Michelle H. Nguyen

Research Projects


Human-Centered AI in Healthcare

My research employs a mixed methods approach to analyze and design adaptive, human-centered AI systems that mitigate potential harm and maximize benefit for all users. This approach is rooted in stakeholder-engaged research practices throughout the entire lifecycle, from design and instrument development to deployment and evaluation. By combining quantitative and qualitative insights, I aim to create usable, practical AI solutions informed by pluralistic alignment methods that respect the diverse preferences of patients and clinicians while adhering to validated clinical standards.

EHR Data & Clinical Genetics

The electronic health record (EHR) is a rich source of structured and unstructured information for understanding patient risk for disease, disease trajectories, and clinical practice, but the data is oftentimes messy and difficult to extract. I have designed and developed machine learning and clinical natural language processing algorithms to maximize usable information from the EHR to understand and support clinical genetics practice. These include efficient and novel knowledge-integrated approaches that span from rule-based methods to LLM-enabled tools. Projects include:

  • Phenotype Detection: Detection of clinically useful phenotypic features from clinical notes of patients suspected of rare Mendelian disorders. [View PDF]
  • Workflow Efficiency: Automated extraction of efficiency measures from genetic counseling notes, reducing annotation time by 99%. [Link] [Feature]
  • Automated FHx Extraction: Developed family history (FHx) conversational dialog datasets to develop automated FHx extraction methods. Explored knowledge-graph augmented entity linking of extracted FHx to UMLS concepts.

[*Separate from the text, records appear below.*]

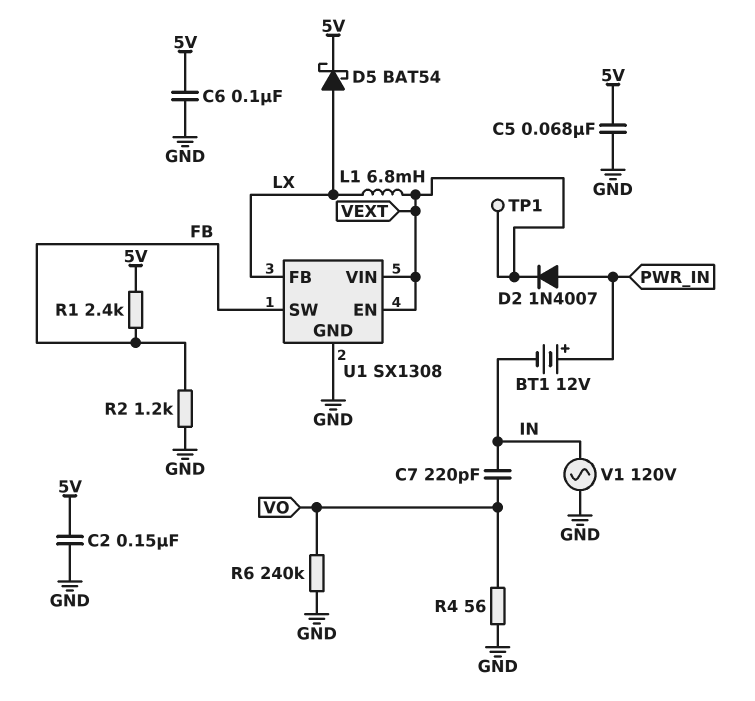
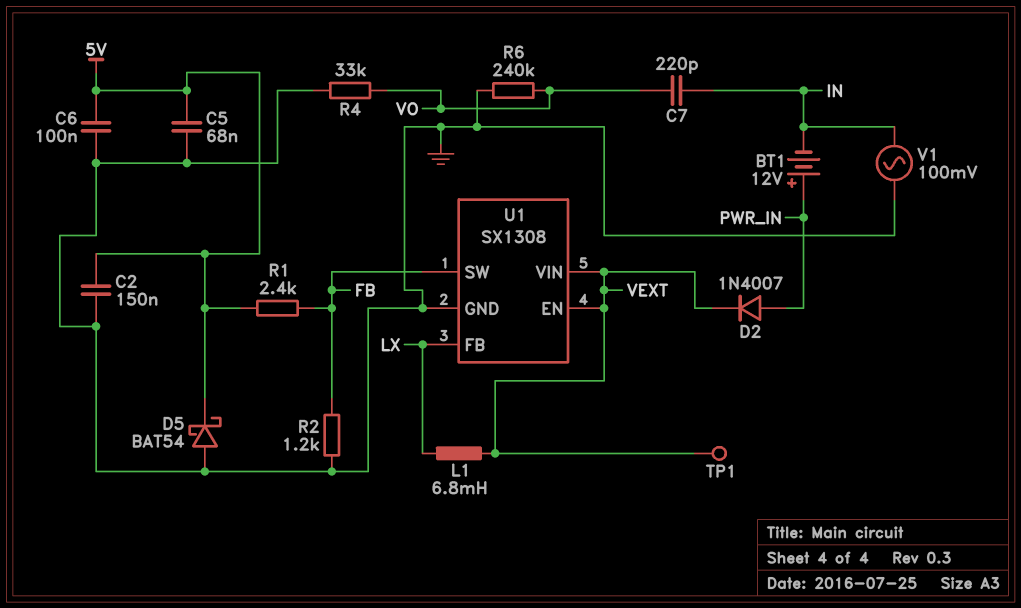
D5: schottky BAT54 (A LX, K 5V) -> schottky BAT54 (A GND, K 5V)
R4: 56 (GND, VO) -> 33k (GND, VO)
V1: AC 120V (GND, IN) -> AC 100mV (GND, IN)

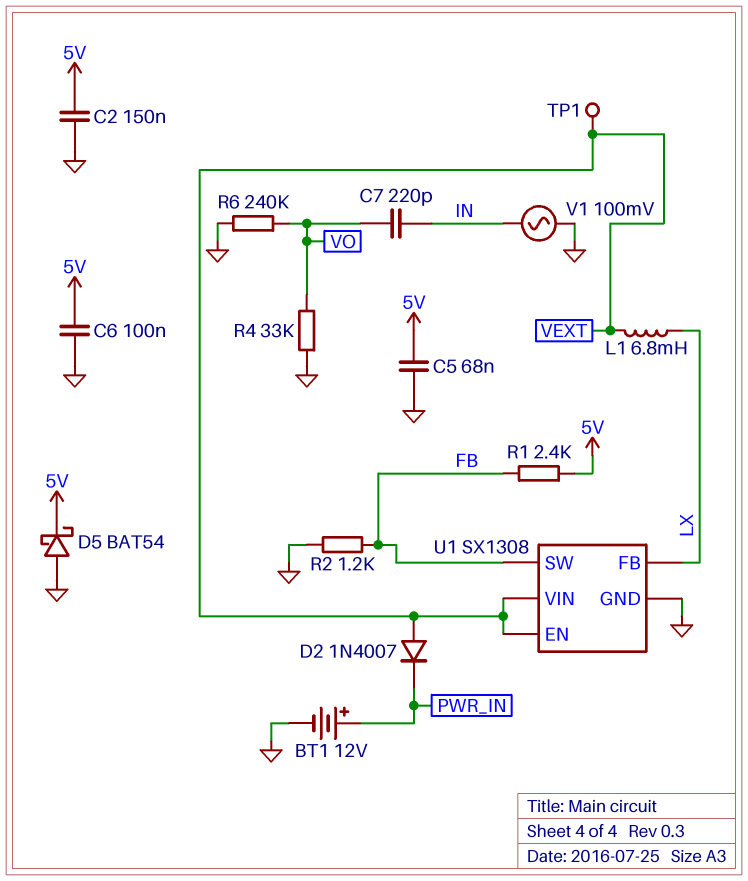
BT1: 12V (plus PWR_IN, minus IN) -> 12V (plus PWR_IN, minus GND)
D2: diode 1N4007 (A PWR_IN, K VEXT) -> diode 1N4007 (A VEXT, K PWR_IN)

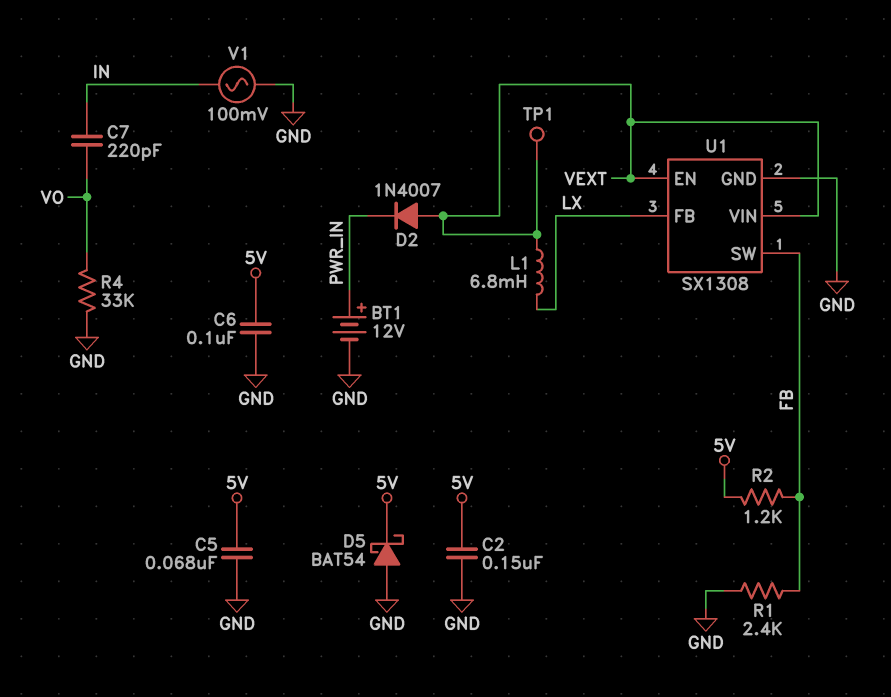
R1: 2.4k (5V, FB) -> 2.4k (FB, GND)
R2: 1.2k (FB, GND) -> 1.2k (5V, FB)
R6: 240k (GND, VO) -> none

Consumer-Facing Digital Health Chatbots

I am committed to empowering consumers to understand and act on their health by designing and testing consumer-facing digital health tools. By improving health information collection and access through guided, informative chatbots, these tools can lower barriers for diverse populations to engage with their health. Projects include:

  • KIT (Family Health History Chatbot): Investigated a novel flow-based chatbot for family history data collection to assess usability, engagement, and report usefulness. Building on this, I've explored preferences for LLM-enabled patient-facing reports, uncovering differential needs that motivate personalized educational material. [Link] | [Watch Video]
  • Strolr (Pregnancy Q&A Chatbot): Led a student team to develop a retrieval-augmented-generation chatbot to answer consumer health pregnancy queries, with a design directly informed by semi-structured interviews with key pregnancy and clinical stakeholders.